▶ **Work instructions**:
Arrange the stretch of the entries below, from the line containing "region: Santiago" through the line containing "latitude: 45.4241", as a Markdown table with the columns Row and Line. Number each row and omit any blank lines.

[START OF Records shown]

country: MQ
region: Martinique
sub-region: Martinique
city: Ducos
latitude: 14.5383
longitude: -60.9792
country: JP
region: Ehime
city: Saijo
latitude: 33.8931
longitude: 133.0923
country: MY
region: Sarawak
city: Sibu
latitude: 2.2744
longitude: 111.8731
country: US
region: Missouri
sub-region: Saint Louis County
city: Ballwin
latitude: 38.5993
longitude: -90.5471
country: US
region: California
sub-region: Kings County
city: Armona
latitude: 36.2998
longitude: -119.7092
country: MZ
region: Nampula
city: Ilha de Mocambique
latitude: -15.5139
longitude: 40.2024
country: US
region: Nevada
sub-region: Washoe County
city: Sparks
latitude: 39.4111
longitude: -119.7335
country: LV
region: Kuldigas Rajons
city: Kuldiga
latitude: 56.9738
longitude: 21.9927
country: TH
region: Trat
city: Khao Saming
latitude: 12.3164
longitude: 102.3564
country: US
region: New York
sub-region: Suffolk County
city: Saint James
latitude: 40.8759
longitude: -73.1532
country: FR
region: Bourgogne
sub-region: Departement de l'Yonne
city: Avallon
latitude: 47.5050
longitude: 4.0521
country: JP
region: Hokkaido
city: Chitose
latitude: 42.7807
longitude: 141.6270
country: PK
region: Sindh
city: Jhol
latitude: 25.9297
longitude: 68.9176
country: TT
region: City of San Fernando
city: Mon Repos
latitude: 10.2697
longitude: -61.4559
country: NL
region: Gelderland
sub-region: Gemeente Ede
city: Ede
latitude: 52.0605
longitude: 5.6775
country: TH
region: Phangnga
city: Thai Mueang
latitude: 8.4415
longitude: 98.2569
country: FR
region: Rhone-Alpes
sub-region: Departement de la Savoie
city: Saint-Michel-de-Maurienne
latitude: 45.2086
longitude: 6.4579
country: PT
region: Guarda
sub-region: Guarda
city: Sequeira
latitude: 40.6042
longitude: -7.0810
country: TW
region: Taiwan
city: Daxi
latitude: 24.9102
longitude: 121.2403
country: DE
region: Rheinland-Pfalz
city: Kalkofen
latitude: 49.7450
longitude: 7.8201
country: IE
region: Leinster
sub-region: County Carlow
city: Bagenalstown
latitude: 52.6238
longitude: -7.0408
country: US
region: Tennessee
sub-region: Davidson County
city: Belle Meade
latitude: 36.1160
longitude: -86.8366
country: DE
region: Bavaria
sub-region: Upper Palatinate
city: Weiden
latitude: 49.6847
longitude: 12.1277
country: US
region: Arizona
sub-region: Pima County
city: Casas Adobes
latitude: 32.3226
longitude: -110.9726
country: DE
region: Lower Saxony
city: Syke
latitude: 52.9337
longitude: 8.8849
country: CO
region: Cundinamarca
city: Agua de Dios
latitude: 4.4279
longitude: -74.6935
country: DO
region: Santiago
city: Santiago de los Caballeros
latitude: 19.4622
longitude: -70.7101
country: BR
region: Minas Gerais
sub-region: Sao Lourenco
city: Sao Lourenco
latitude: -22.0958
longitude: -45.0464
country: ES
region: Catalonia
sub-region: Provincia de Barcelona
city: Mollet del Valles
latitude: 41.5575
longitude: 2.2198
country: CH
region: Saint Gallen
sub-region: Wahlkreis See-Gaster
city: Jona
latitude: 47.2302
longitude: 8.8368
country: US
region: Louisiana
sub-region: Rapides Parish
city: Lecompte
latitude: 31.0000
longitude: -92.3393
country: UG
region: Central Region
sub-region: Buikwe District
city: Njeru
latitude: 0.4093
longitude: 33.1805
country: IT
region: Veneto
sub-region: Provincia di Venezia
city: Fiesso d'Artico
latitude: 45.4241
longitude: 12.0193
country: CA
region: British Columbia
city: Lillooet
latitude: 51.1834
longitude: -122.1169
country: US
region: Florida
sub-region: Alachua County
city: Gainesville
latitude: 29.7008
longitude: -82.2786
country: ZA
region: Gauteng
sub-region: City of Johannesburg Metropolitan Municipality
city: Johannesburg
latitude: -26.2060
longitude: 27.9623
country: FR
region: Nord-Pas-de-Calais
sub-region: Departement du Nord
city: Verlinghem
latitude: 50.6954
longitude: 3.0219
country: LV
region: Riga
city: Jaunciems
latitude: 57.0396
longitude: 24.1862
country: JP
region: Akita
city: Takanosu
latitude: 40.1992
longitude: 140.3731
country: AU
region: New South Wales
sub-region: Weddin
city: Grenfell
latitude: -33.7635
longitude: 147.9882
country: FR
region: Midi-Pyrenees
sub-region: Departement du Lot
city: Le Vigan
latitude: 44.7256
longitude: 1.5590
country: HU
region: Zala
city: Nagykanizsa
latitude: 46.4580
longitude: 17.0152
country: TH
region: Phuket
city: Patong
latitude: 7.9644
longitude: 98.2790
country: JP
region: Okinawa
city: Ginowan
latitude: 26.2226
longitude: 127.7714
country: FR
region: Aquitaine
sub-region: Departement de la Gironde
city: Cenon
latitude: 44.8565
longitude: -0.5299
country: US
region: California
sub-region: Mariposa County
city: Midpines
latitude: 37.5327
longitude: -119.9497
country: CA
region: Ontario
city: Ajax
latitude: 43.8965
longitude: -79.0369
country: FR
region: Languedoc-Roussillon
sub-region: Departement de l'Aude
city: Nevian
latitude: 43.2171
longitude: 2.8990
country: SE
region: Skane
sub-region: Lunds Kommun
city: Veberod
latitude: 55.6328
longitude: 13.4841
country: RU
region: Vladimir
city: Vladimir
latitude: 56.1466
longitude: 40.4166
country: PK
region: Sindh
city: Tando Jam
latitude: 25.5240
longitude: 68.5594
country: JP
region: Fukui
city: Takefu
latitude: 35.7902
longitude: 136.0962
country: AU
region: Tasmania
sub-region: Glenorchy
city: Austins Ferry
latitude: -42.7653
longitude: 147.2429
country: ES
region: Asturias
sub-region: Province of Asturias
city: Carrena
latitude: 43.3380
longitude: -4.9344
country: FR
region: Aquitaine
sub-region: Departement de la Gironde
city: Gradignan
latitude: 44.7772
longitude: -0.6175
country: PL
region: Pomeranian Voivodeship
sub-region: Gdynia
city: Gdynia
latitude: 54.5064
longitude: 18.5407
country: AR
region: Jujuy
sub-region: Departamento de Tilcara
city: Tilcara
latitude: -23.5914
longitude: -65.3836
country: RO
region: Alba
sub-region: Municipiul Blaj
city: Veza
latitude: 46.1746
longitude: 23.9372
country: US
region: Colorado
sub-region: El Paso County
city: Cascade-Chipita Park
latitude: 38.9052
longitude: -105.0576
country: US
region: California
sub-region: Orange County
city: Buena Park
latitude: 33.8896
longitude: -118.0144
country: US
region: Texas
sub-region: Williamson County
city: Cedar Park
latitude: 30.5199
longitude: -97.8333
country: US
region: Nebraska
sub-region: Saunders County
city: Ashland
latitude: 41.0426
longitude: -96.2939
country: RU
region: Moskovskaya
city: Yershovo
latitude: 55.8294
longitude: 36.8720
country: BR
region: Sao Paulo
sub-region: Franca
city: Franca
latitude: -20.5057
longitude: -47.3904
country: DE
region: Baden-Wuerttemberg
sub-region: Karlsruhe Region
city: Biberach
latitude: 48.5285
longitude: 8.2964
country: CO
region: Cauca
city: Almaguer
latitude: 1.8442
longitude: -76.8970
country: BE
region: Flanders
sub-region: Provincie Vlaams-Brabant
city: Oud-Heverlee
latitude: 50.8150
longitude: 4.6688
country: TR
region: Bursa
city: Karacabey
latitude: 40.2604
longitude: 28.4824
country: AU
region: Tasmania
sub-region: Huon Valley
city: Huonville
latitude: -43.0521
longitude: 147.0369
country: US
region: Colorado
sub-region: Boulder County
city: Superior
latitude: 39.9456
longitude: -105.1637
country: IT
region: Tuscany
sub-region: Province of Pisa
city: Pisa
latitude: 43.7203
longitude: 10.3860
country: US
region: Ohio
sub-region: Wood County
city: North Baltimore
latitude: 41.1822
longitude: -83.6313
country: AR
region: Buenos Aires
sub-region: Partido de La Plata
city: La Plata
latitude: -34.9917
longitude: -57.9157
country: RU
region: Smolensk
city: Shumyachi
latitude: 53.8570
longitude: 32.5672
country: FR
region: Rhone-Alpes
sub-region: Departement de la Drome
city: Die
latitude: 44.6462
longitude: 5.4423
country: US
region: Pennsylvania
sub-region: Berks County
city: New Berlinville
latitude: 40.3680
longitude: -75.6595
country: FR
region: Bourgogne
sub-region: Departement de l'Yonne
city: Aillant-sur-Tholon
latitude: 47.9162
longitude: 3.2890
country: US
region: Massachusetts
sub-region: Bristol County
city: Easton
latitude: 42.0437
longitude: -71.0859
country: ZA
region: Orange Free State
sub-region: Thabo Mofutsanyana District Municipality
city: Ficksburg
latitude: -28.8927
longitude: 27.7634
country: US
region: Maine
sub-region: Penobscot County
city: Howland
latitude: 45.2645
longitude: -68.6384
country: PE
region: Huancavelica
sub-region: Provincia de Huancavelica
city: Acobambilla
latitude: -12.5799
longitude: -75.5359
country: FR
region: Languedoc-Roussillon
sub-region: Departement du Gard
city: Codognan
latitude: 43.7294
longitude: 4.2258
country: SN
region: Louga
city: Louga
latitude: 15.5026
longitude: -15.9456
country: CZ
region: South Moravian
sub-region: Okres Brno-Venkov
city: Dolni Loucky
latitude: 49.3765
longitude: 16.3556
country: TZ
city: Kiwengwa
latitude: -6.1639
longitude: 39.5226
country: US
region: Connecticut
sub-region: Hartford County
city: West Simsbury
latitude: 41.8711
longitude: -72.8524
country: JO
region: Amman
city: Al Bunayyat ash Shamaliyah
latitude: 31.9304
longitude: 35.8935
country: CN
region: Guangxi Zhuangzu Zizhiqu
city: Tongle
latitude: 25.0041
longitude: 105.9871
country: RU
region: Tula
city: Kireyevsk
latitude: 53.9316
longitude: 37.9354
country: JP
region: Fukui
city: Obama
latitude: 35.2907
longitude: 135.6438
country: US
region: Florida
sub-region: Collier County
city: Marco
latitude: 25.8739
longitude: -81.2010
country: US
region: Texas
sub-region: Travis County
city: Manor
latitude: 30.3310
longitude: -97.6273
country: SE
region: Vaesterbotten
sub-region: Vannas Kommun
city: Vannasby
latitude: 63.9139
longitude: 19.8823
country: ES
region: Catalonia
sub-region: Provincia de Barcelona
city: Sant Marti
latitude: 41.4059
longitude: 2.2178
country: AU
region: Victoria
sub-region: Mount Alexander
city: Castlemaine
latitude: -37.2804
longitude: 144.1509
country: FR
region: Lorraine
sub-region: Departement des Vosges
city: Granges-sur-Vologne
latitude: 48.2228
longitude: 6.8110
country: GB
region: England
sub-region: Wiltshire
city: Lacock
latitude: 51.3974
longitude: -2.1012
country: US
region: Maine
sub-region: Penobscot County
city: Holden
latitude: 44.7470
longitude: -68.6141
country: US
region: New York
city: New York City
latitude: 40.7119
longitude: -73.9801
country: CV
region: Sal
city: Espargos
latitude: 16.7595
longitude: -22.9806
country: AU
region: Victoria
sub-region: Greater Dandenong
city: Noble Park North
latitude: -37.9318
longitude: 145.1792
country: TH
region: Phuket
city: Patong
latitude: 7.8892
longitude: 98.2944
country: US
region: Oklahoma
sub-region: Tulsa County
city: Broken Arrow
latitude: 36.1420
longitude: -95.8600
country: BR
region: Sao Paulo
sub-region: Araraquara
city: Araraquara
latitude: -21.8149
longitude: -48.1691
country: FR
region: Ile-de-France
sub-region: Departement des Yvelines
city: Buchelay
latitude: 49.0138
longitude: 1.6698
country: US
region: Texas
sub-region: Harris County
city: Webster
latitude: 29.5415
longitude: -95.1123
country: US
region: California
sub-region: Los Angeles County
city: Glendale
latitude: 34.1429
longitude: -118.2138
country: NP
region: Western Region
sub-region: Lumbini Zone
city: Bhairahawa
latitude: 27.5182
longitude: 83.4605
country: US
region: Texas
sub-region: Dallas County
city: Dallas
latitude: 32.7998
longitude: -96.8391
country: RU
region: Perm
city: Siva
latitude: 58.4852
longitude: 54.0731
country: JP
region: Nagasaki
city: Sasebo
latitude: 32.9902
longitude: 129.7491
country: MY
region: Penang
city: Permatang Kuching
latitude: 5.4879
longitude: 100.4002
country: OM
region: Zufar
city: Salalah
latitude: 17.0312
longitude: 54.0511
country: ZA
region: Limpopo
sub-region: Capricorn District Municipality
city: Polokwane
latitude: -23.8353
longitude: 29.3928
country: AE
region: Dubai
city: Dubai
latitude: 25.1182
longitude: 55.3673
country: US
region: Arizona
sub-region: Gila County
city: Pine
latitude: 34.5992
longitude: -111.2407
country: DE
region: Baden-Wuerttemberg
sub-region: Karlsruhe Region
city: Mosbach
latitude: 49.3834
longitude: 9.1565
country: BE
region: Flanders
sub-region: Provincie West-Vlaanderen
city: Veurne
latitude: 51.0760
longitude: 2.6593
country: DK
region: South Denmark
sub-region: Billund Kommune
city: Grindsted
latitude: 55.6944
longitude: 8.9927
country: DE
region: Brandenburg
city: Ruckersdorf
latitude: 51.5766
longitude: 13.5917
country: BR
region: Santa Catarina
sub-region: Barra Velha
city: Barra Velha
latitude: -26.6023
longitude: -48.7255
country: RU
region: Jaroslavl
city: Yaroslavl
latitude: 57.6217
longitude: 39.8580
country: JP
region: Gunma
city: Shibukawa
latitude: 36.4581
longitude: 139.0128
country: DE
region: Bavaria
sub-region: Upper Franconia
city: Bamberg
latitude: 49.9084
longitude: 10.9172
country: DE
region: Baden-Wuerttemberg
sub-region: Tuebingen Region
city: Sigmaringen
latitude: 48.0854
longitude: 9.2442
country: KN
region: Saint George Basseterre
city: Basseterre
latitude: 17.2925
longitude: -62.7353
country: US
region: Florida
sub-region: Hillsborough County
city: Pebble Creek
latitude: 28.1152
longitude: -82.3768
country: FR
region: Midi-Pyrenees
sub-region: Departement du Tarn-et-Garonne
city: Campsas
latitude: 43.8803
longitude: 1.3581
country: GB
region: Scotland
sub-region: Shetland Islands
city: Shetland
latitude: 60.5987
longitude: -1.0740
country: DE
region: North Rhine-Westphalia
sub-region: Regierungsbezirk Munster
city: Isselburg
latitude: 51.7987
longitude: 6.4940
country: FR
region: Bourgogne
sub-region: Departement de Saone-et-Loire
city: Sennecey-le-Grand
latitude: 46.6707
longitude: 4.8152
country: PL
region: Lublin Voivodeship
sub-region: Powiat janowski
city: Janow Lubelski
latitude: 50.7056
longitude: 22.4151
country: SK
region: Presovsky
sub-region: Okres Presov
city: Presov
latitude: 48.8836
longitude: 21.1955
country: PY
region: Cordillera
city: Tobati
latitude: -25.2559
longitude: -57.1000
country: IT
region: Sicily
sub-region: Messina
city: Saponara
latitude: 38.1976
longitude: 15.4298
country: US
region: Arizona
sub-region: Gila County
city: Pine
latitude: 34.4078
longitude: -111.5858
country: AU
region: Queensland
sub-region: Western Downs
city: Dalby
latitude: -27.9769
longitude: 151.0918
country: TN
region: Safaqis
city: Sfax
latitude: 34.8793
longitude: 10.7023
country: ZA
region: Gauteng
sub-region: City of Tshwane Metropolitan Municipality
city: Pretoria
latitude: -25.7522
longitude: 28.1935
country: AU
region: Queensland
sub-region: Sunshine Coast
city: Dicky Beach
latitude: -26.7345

[END OF Records shown]

▶ **Written response**:
| Row | Line |
|---|---|
| 1 | region: Santiago |
| 2 | city: Santiago de los Caballeros |
| 3 | latitude: 19.4622 |
| 4 | longitude: -70.7101 |
| 5 | country: BR |
| 6 | region: Minas Gerais |
| 7 | sub-region: Sao Lourenco |
| 8 | city: Sao Lourenco |
| 9 | latitude: -22.0958 |
| 10 | longitude: -45.0464 |
| 11 | country: ES |
| 12 | region: Catalonia |
| 13 | sub-region: Provincia de Barcelona |
| 14 | city: Mollet del Valles |
| 15 | latitude: 41.5575 |
| 16 | longitude: 2.2198 |
| 17 | country: CH |
| 18 | region: Saint Gallen |
| 19 | sub-region: Wahlkreis See-Gaster |
| 20 | city: Jona |
| 21 | latitude: 47.2302 |
| 22 | longitude: 8.8368 |
| 23 | country: US |
| 24 | region: Louisiana |
| 25 | sub-region: Rapides Parish |
| 26 | city: Lecompte |
| 27 | latitude: 31.0000 |
| 28 | longitude: -92.3393 |
| 29 | country: UG |
| 30 | region: Central Region |
| 31 | sub-region: Buikwe District |
| 32 | city: Njeru |
| 33 | latitude: 0.4093 |
| 34 | longitude: 33.1805 |
| 35 | country: IT |
| 36 | region: Veneto |
| 37 | sub-region: Provincia di Venezia |
| 38 | city: Fiesso d'Artico |
| 39 | latitude: 45.4241 |